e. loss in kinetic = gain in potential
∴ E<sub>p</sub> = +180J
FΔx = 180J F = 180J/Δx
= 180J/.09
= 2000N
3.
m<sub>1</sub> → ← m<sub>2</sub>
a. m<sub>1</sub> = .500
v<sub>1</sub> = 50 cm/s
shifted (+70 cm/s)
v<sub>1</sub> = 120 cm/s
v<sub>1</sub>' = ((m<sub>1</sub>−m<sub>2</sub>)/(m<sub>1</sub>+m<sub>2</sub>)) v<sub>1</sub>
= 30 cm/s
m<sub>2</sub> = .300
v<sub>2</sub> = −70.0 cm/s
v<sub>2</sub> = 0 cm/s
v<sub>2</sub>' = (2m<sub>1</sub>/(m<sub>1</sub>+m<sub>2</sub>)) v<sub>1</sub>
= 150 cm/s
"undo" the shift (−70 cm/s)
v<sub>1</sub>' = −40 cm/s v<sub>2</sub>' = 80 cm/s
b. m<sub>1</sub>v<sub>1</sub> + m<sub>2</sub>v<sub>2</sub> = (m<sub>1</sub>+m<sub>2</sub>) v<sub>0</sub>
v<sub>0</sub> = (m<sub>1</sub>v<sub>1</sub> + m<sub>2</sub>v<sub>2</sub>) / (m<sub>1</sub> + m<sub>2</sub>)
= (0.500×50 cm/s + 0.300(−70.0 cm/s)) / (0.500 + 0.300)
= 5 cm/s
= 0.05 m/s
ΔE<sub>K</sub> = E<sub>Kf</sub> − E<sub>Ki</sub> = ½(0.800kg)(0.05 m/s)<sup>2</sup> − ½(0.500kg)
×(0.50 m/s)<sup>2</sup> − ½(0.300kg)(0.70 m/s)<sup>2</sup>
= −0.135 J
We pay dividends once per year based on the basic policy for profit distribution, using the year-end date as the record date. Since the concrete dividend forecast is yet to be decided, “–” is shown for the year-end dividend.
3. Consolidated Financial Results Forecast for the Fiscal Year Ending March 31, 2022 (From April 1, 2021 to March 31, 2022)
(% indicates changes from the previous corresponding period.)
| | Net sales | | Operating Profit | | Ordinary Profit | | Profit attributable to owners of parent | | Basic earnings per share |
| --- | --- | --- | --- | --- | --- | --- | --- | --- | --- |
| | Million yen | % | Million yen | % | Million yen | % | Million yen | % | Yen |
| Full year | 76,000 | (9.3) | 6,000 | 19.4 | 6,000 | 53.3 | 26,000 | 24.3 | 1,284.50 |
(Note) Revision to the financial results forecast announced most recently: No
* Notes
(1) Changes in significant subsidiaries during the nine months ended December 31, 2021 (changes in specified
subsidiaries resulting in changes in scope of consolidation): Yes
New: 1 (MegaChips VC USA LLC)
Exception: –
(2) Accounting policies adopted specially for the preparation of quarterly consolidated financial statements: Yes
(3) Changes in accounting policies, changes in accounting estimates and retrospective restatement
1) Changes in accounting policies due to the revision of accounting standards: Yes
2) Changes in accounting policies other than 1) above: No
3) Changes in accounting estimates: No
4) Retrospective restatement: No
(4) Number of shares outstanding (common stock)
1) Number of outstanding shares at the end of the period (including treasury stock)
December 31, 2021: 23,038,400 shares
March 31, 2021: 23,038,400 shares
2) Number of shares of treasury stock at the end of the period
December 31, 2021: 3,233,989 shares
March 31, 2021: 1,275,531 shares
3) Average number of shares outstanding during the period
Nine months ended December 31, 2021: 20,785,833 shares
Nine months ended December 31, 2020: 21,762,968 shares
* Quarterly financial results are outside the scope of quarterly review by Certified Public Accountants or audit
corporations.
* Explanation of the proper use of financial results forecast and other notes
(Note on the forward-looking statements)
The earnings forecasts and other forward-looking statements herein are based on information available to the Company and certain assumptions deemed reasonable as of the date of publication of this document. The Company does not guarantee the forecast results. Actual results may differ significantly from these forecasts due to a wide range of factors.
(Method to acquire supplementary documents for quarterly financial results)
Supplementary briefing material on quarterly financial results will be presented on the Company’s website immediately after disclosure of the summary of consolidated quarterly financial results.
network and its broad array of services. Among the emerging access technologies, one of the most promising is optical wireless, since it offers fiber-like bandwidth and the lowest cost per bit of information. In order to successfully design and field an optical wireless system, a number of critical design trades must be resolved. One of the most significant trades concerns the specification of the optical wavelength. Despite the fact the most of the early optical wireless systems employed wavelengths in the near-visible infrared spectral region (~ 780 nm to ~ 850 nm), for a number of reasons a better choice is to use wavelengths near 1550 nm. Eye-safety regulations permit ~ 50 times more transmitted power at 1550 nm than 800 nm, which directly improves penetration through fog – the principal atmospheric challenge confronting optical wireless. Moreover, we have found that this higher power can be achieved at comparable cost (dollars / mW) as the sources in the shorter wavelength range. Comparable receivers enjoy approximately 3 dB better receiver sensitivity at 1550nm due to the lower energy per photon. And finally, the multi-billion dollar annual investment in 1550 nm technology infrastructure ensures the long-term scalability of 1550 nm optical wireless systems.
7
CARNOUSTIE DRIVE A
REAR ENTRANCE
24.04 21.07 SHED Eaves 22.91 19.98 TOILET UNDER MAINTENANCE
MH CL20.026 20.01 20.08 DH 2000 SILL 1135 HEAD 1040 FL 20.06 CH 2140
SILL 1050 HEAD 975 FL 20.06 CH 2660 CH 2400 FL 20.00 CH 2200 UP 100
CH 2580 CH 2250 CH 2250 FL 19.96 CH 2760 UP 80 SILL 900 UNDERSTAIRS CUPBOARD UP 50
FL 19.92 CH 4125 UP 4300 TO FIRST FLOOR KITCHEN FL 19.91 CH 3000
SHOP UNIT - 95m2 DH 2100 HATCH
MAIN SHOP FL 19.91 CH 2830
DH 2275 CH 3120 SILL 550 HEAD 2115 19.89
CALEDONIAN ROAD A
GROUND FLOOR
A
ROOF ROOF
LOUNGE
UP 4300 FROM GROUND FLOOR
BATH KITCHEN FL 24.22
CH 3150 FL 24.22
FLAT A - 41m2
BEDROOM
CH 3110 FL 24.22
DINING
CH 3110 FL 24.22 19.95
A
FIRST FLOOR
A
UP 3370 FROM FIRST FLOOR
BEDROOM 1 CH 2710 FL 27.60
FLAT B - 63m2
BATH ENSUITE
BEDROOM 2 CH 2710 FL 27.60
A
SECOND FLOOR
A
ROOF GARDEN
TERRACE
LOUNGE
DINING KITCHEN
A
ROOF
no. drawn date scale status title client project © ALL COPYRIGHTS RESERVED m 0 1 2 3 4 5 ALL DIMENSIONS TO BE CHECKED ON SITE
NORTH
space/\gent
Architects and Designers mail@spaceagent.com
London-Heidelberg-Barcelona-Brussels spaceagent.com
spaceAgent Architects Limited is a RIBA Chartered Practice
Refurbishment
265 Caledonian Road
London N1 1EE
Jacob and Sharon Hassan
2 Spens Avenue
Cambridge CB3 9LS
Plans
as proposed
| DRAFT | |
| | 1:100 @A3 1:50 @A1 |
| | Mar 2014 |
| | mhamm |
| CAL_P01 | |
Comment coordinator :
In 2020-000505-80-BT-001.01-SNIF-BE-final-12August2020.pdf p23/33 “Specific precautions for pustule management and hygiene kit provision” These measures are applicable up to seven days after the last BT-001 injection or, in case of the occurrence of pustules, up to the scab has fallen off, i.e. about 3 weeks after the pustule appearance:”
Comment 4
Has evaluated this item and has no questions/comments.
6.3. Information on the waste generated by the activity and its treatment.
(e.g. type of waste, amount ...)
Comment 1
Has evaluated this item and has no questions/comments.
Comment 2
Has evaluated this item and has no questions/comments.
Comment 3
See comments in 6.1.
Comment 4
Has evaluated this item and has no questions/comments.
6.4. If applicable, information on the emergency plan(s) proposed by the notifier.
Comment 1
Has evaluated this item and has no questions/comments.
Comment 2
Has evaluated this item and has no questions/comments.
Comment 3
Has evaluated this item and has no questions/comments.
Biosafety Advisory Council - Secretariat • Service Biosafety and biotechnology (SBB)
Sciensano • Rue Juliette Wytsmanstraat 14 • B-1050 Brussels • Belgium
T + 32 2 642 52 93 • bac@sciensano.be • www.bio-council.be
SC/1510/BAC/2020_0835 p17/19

========

◆ **What needs to be done**: From the listing above, return every line that contains the word "BEDROOM".

◆ **Answer for this exercise**:
BEDROOM
BEDROOM 1 CH 2710 FL 27.60
BEDROOM 2 CH 2710 FL 27.60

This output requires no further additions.